Sophie would never neglect a child of hers the way Casey Jo did Dana and Guy, not as long as she had breath in her body. Alain was as sure of that as he was that the sun would rise in the east come morning.

“We got back pretty darn close to your deadline,” Casey Jo said, ignoring Dana’s remarks, although there was no way she could have missed hearing them.

“Only because Sophie was willing to make the trip with Guy.”

“I was going to say I appreciate what she did for us if you would have given me time to take a breath of air before you jumped down my throat.” Her eyes glittered with anger, and beneath that a shadow of hurt and regret.
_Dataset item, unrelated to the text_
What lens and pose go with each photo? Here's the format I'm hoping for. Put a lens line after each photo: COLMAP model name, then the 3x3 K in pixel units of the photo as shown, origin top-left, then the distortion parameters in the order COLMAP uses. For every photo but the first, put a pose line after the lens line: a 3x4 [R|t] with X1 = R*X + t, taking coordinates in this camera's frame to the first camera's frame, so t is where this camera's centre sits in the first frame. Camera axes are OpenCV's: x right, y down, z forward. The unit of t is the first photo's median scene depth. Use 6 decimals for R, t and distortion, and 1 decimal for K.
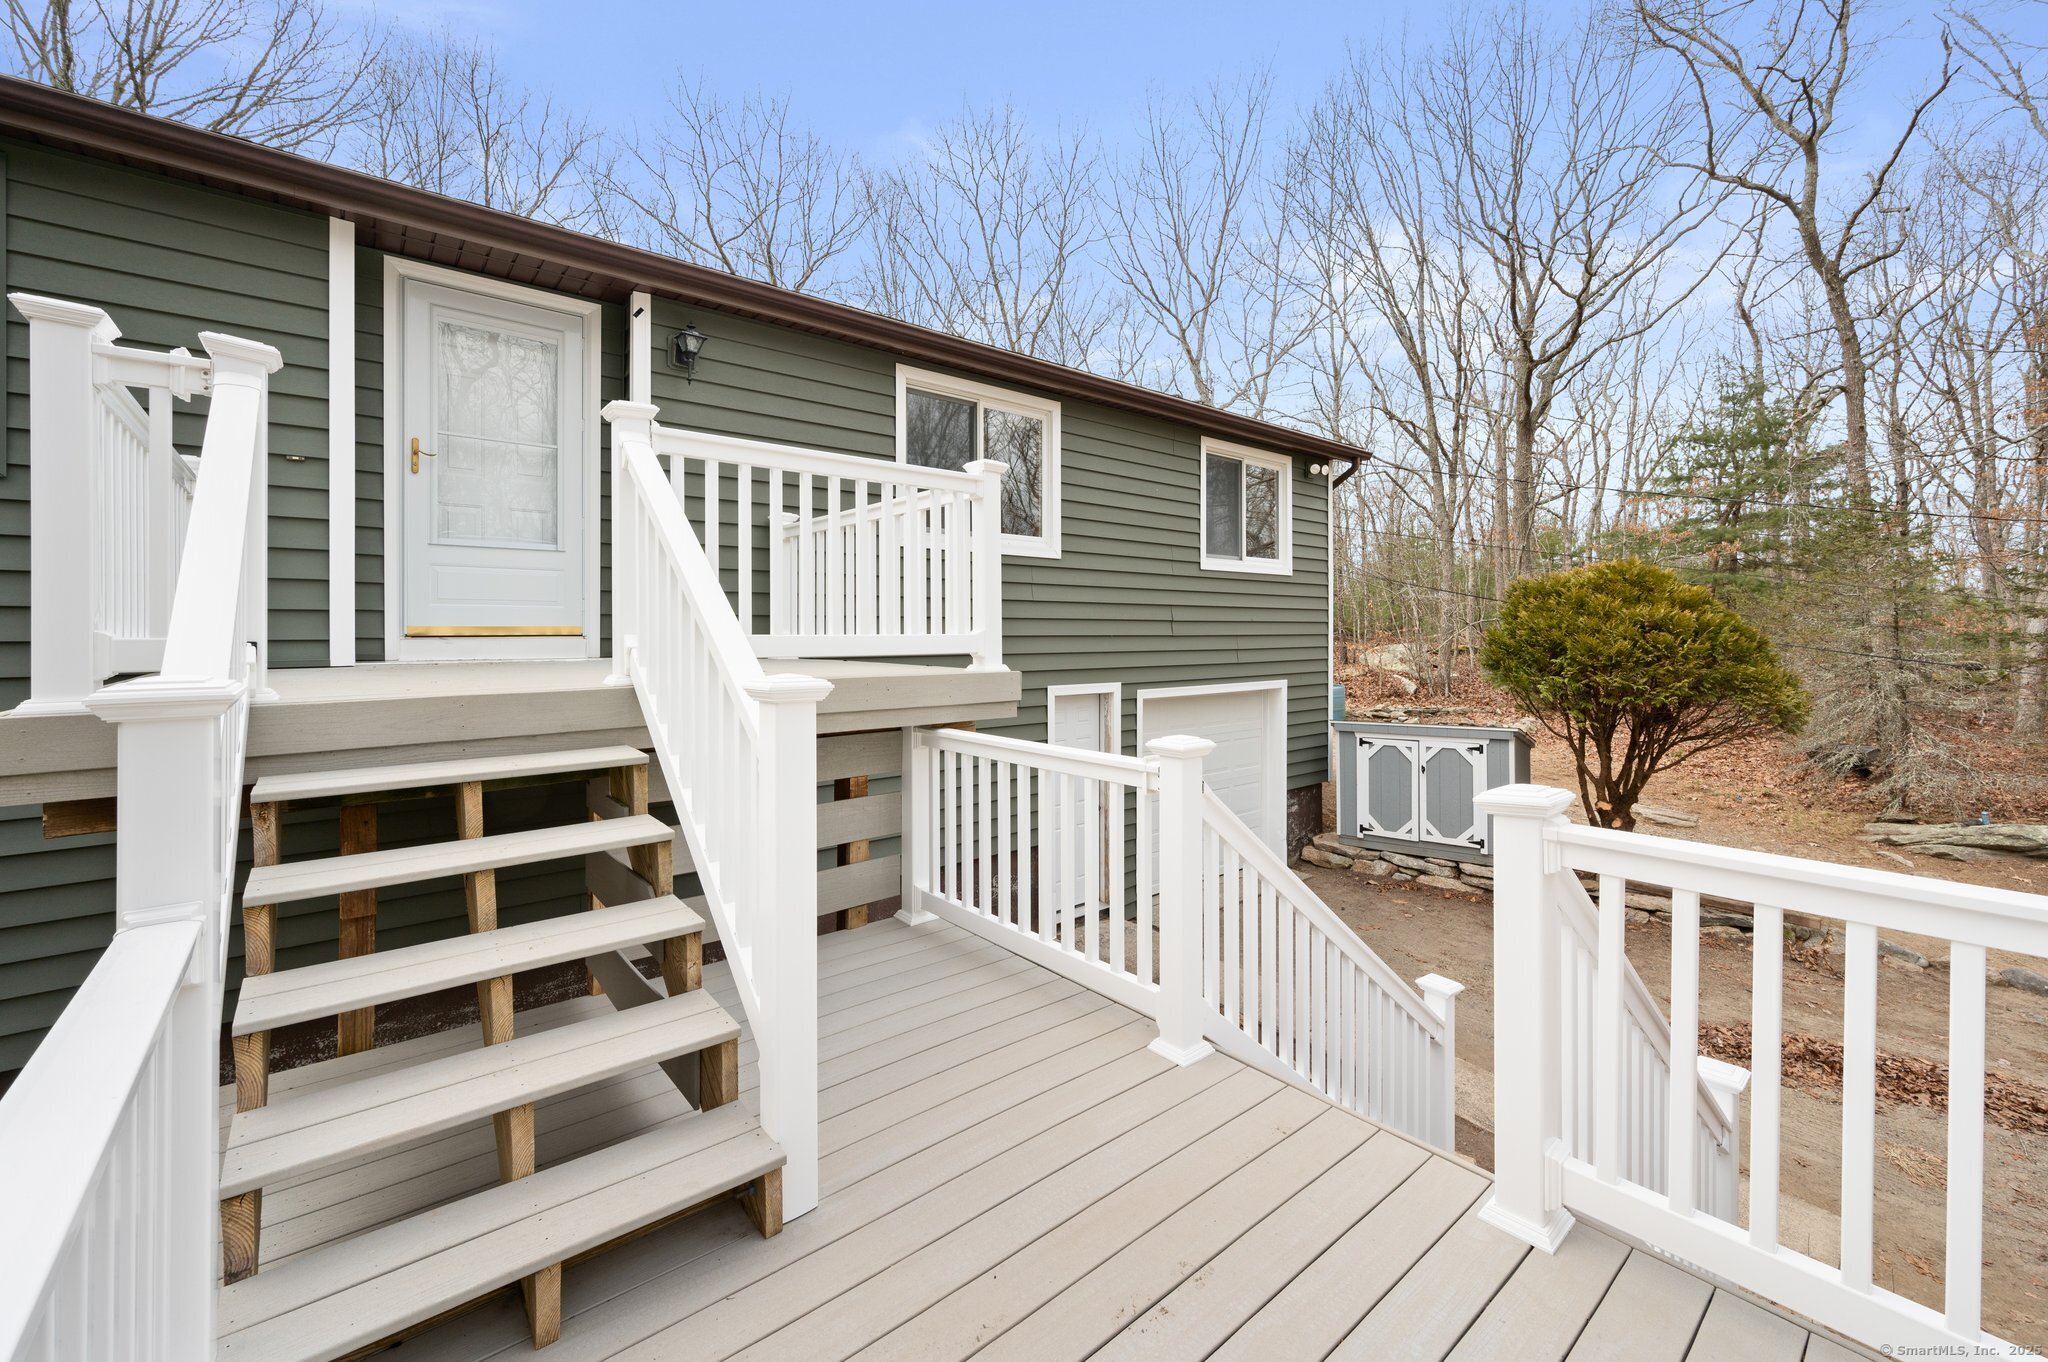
lens RADIAL K [[826.4, 0, 1020.8], [0, 826.4, 630.0], [0, 0, 1]] dist [-0.002246, -0.000014]
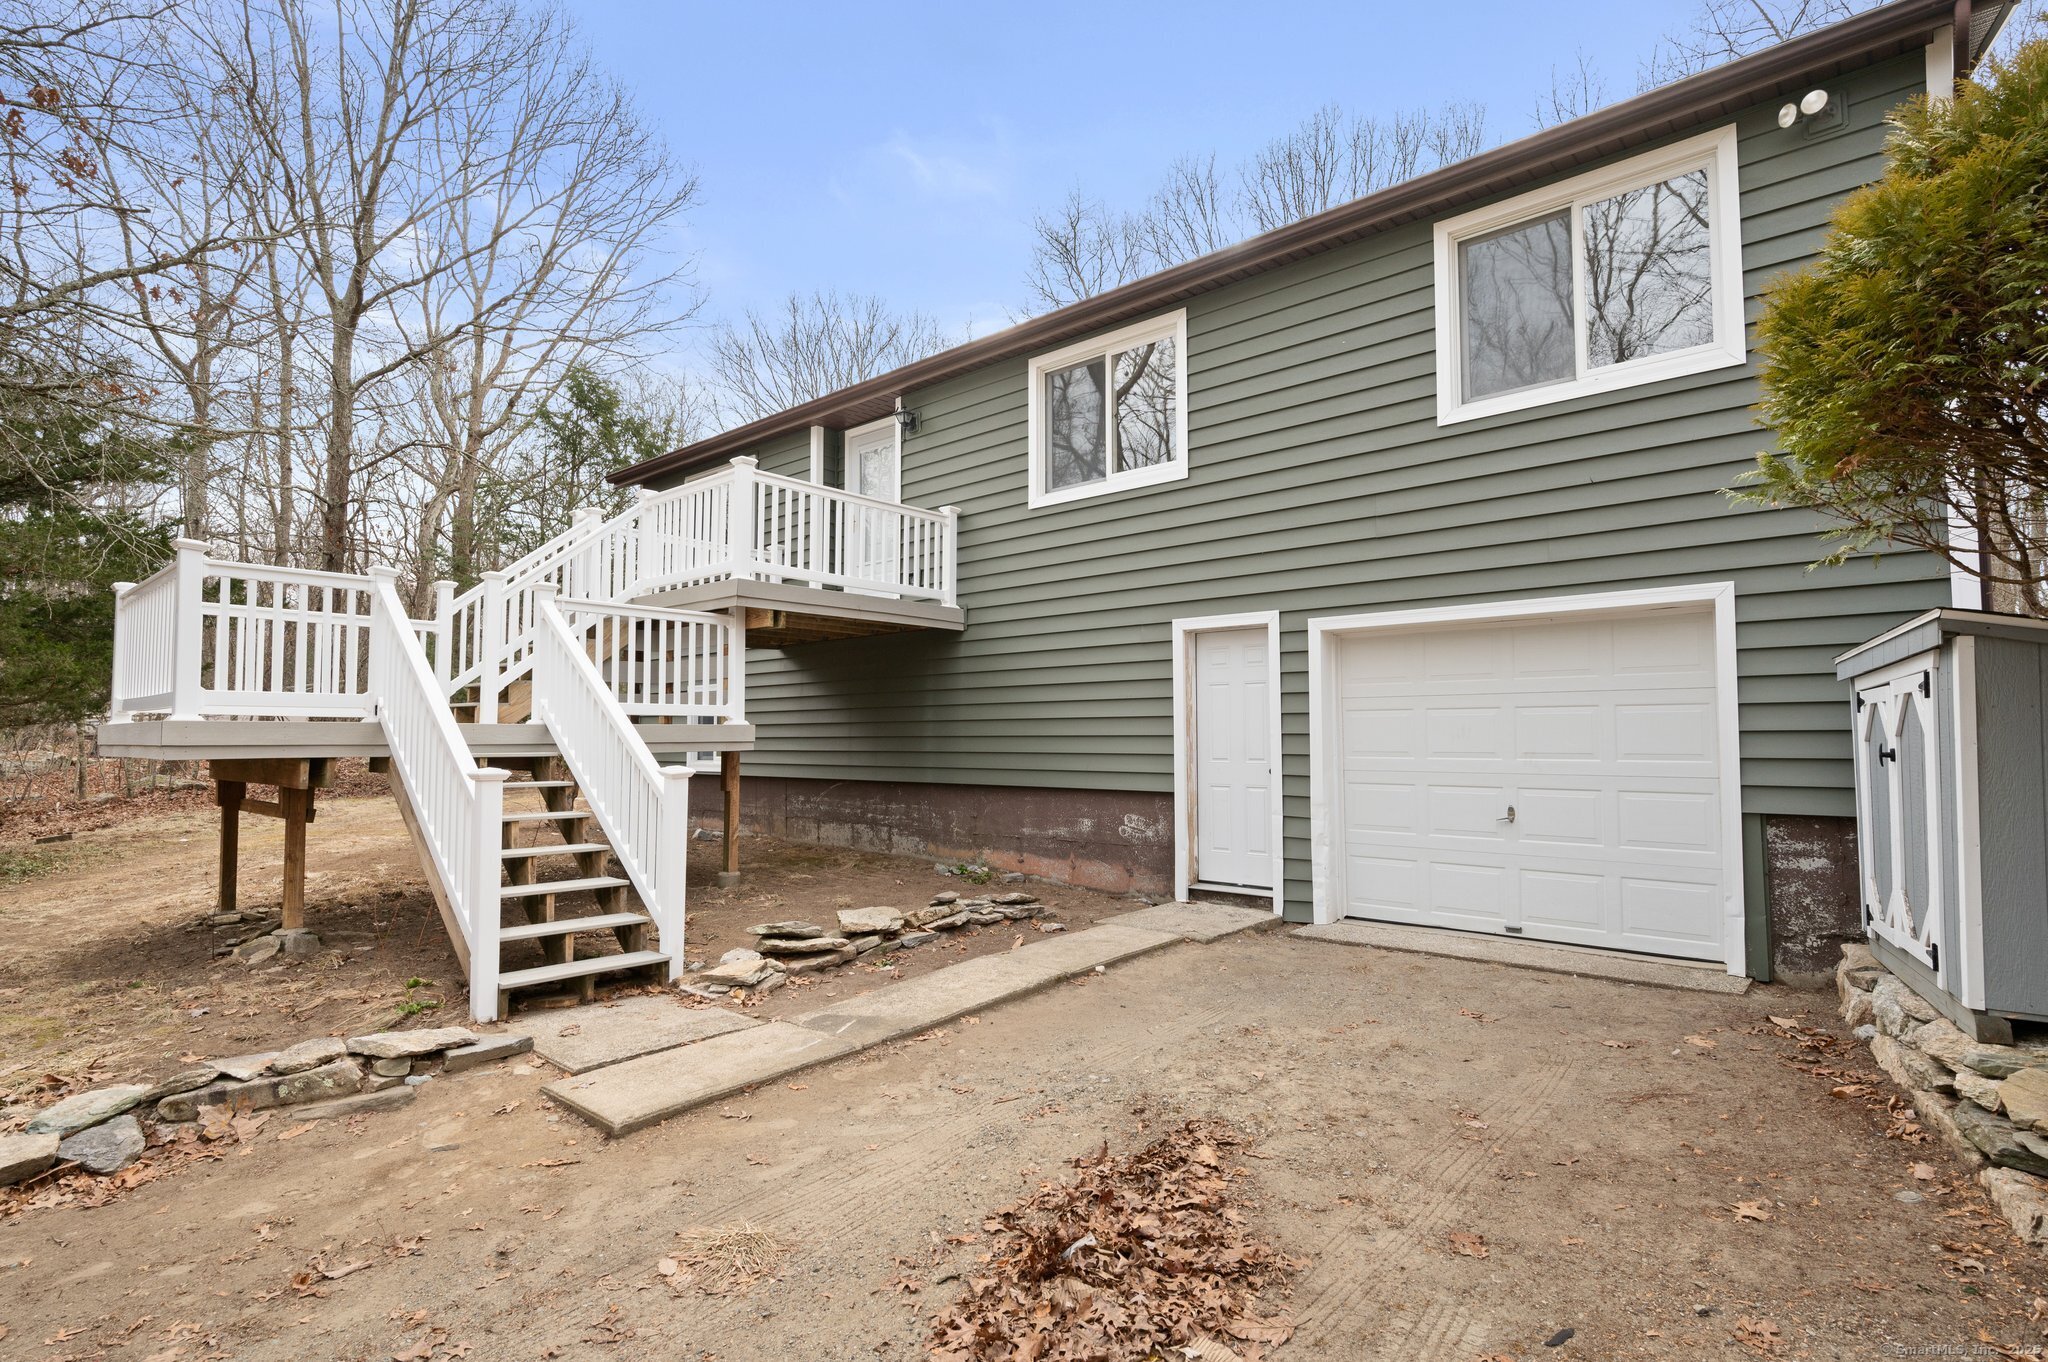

Maybe she did realize what she was missing out on with Guy and Dana, but she would never admit it.

Guy was busy taking suitcases out of the trunk, but Dana had lifted her head from Alain’s shoulder to listen to what was being said by the adults. “We’d better take you inside and get you cleaned up and settled for the night. Have you had anything to eat?”

“We stopped at McDonald’s. I had ice cream and yogurt. I’m tired. I want to go to sleep. Where’s Grandma?” she asked as Alain turned to remount the porch steps with her still in his arms.

“Sophie, will you wait?” He was afraid she’d drive off if he didn’t ask her not to.

Casey Jo swiveled her head to stare at Sophie, then turned back to him and held out her arms. She rolled her eyes. “You’re pathetic. Here, give her to me. I can still find my way around this house. I’ll put her to bed then call my mom to come and get me. You can have a few minutes to take one last stab at talking Sophie here into staying in this godforsaken burg.” Casey Jo snorted as Dana unwound her arms from around his neck and settled into her outstretched ones. “Good luck.”

“Don’t be long, Daddy. I want you to tuck me in.” Once more he thought he saw a shadow of hurt flit across Casey Jo’s face, but if he did, it lasted only a moment.